Ci-dessus : Un endroit pour se sentir bien, pour oublier le quotidien, pour échapper aux soucis, pour trouver une nouvelle inspiration

Fragile : les liens sociaux doivent être préservés, un point de contact comme « terrain neutre » dans les situations difficiles, dans les négociations

Été : possibilité de s’asseoir dehors, de profiter de l’été, offres saisonnières

Lachance : Une entreprise spécialisée dans la construction neuve

Aventure : produits exotiques, journées à thème, offres surprises, produits connus non conventionnels et nouvellement mis en œuvre

Tradition : Le café fait partie intégrante de la communauté villageoise et doit le rester. Cela se voit dans l’interaction interpersonnelle ainsi que dans l’ameublement, la tradition a besoin de racines

Évaluation et transfert :

Les analogies mentionnées ci-dessus reposent largement sur l’individualisation et se distinguent clairement de la standardisation des chaînes de distribution. La communication, les liens sociaux (traditionnels avec les amis / la famille ainsi que les nouveaux via les nouveaux médias) sont au premier plan d’une stratégie axée sur le client.
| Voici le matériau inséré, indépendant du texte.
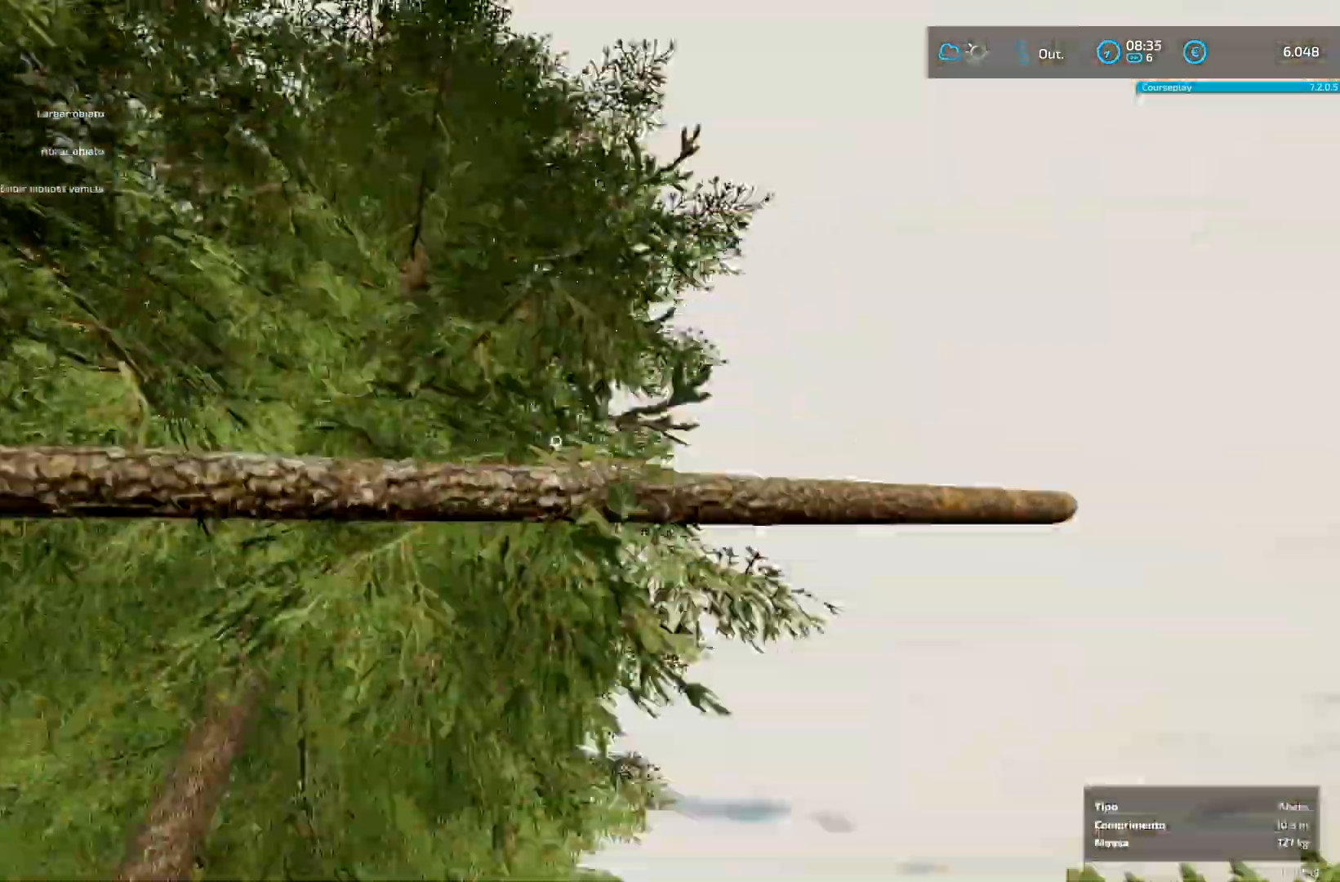
{"buttons": [], "left_stick": "right", "right_stick": "down", "events": [[42, "left_stick", "up-right"], [209, "right_stick", "right"], [250, "left_stick", "right"], [334, "right_stick", "center"], [375, "left_stick", "center"], [459, "left_stick", "right"], [500, "right_stick", "down"]]}
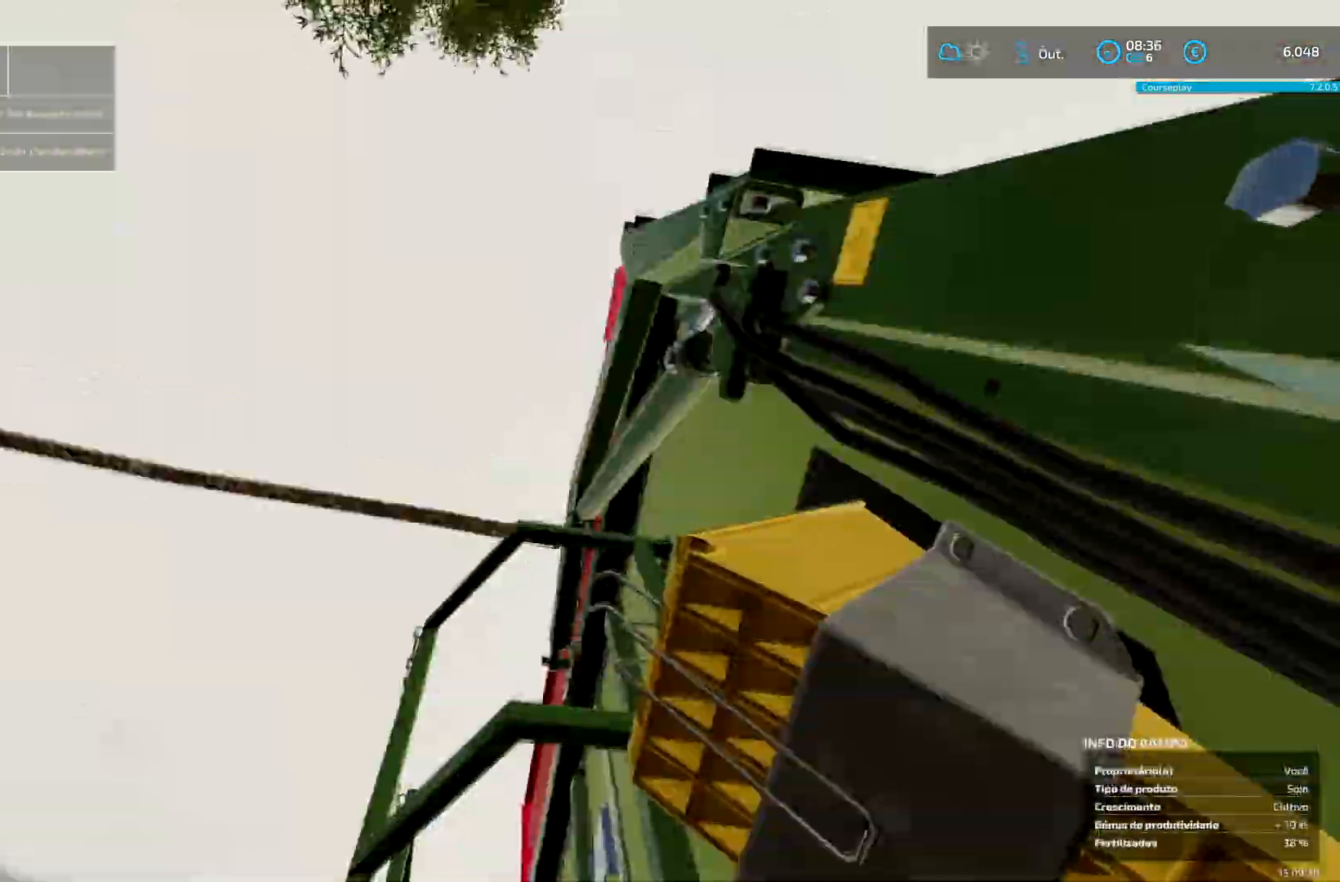
{"buttons": [], "left_stick": "left", "right_stick": "center", "events": [[84, "left_stick", "down"], [251, "left_stick", "down-left"], [334, "B", "down"], [334, "right_stick", "center"], [376, "B", "up"], [418, "left_stick", "left"], [418, "right_stick", "left"], [501, "right_stick", "center"]]}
Les mesures se présentent comme un déblocage cognitif à travers plusieurs étapes où les participants sont invités à résoudre des problèmes. Des phases d’association permettent de les stimuler et aiguiser leur esprit d’analogie.

Les associations qui n’aboutissent à aucun résultat utile, comme la « taille » ou la « chance », ont été initialement omises.

Conclusion sur la bissociation

C’est un plaisir de vous présenter la technique de créativité Bisoziation et vous montrer pourquoi cette créativité peut apporter des résultats particulièrement utiles. Une approche modeste permet d’aborder le sujet dans une nouvelle perspective menant à la créativité et aux idées de circuler. Bien que le processus de recherche d’une solution soit proche du désespoir, la diazotation peut stimuler différents niveaux de réflexion.